The proposed designs take inspiration from one of Nashua’s great prides - The Nashua Manufacturing Company, and its once famous textile industry.
It aims to create an integrated environment encapsulating Nashua’s illustrious past, vibrant present and future visions. The objective is to make people appreciate the past and understand that it paves the way for the future.
Hence, the 20 conceptual designs strive to incorporate the characteristics of Nashua’s textile industry foundations into modern architectural functionality - from unique dustbins, to non-symmetrical street lights, to an all new museum - showing how nature’s fibers were weaved into new creations as they passed through man-made mechanical processes.

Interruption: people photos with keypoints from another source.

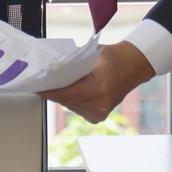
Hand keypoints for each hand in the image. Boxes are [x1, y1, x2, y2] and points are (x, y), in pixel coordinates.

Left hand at [39, 42, 154, 123]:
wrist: (134, 65)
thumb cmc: (114, 56)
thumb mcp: (92, 54)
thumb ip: (73, 65)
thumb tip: (50, 71)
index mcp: (99, 87)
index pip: (67, 93)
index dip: (50, 91)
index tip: (37, 88)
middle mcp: (100, 103)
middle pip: (66, 101)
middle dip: (54, 92)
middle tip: (44, 82)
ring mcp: (100, 112)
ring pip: (70, 106)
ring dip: (63, 97)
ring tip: (60, 84)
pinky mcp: (99, 116)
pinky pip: (77, 108)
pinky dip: (73, 100)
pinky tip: (75, 91)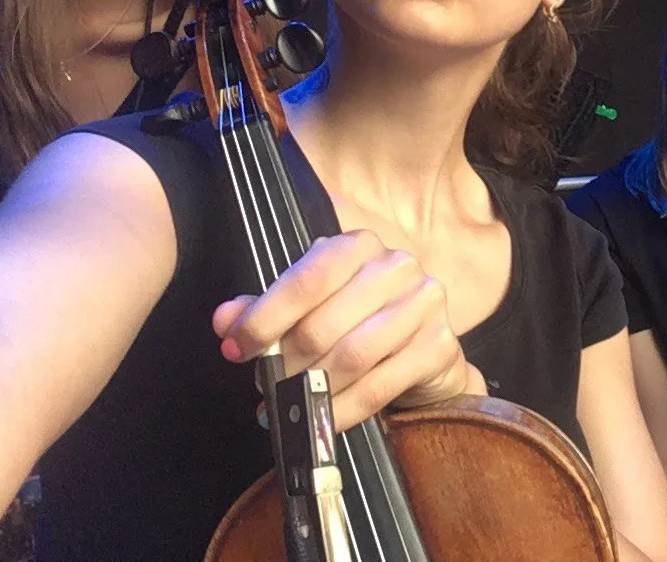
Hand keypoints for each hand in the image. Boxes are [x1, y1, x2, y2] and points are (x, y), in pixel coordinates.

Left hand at [212, 230, 475, 431]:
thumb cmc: (360, 322)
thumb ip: (269, 309)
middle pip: (324, 323)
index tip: (235, 348)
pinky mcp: (440, 345)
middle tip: (266, 384)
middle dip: (286, 363)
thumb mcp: (312, 307)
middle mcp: (397, 265)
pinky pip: (378, 386)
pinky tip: (322, 420)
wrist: (423, 351)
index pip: (307, 278)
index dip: (265, 318)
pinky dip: (342, 410)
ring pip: (352, 356)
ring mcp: (424, 303)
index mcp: (359, 246)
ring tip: (293, 404)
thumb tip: (226, 319)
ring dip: (313, 389)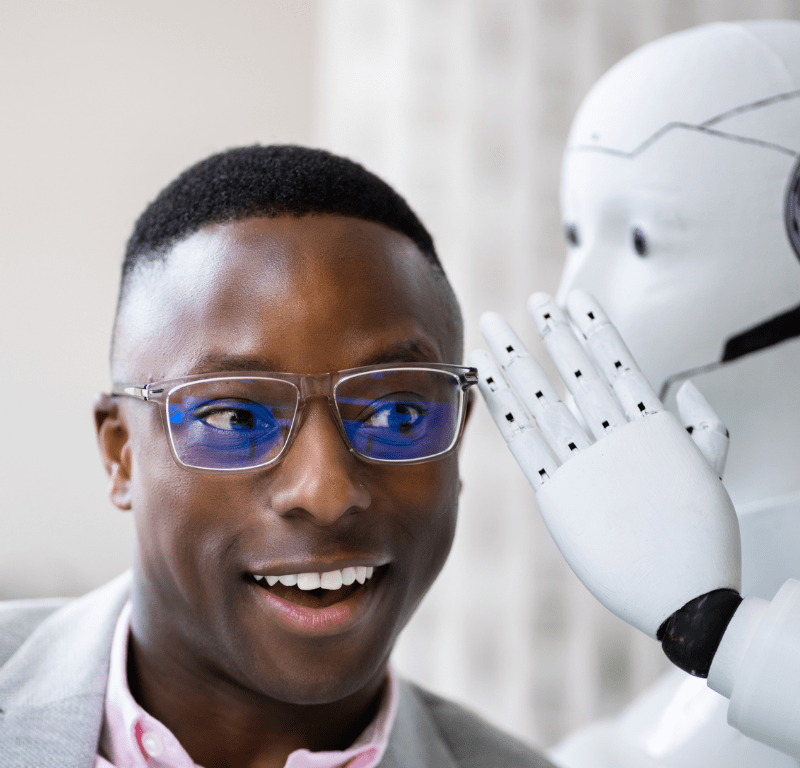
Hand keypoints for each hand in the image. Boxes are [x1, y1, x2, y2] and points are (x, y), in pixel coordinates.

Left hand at [469, 290, 740, 638]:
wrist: (685, 598)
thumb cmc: (700, 542)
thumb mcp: (711, 477)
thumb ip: (702, 430)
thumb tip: (682, 391)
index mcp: (654, 429)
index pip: (617, 366)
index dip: (593, 330)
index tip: (574, 299)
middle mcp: (618, 439)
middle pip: (576, 374)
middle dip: (552, 333)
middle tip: (531, 298)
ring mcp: (586, 465)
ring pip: (543, 400)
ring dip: (515, 360)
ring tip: (494, 326)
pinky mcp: (559, 496)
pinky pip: (524, 442)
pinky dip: (502, 407)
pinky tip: (485, 379)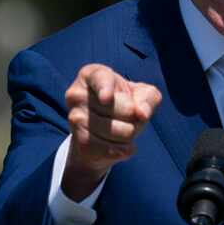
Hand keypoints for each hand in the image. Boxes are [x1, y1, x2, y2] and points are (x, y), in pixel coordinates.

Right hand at [62, 64, 161, 200]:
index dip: (105, 89)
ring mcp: (75, 118)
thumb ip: (148, 98)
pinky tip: (119, 146)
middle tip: (127, 116)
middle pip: (124, 109)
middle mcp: (77, 94)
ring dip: (130, 134)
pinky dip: (124, 150)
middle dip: (135, 117)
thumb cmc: (125, 104)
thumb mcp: (141, 94)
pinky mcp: (79, 141)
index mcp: (91, 74)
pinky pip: (111, 149)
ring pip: (119, 131)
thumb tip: (142, 114)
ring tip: (122, 130)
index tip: (107, 98)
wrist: (101, 133)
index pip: (100, 79)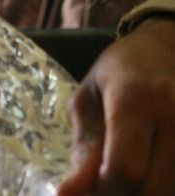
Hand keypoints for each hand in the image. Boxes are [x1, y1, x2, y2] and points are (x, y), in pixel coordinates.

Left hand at [58, 16, 174, 194]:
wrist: (163, 50)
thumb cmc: (118, 72)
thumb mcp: (88, 100)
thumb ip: (83, 150)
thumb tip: (66, 195)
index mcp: (137, 98)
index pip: (124, 168)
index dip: (103, 191)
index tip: (88, 189)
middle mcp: (173, 114)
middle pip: (152, 190)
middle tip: (105, 185)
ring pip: (171, 191)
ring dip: (144, 194)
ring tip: (123, 176)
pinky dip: (162, 185)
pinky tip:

An illustration of how an appreciation of the past can inspire the future by making it a present actuality.
The proposed concepts also incorporated other design requirements including: economic development; landscape architecture; improvement in the quality of life for Nashua’s citizens; environmental integrity; and public space for better communication.
The clearest examples of all the above concerns can be in seen in the connectivity of five of the conceptual designs.
It starts with the new Millyard Bridge and its fabric-like design that combines modernity with Nashua’s past - a symbolic inspiration that futures can be built with the past as a foundation.
This is followed by retaining the Boiler Smoke House Stack chimney as the entrance to the Millyard, and a historic reminder of what the area was.
The new Contemporary Art and Culture Museum will now become another landmark, and an additional source of economic growth via tourism.
The Memorial, with its 34 pillars, tells the story of the 34 mill buildings and related structures along the Millyard earmarked for demolition.
Finally, The Habitat with its fabric inspired design especially to increase communication between people.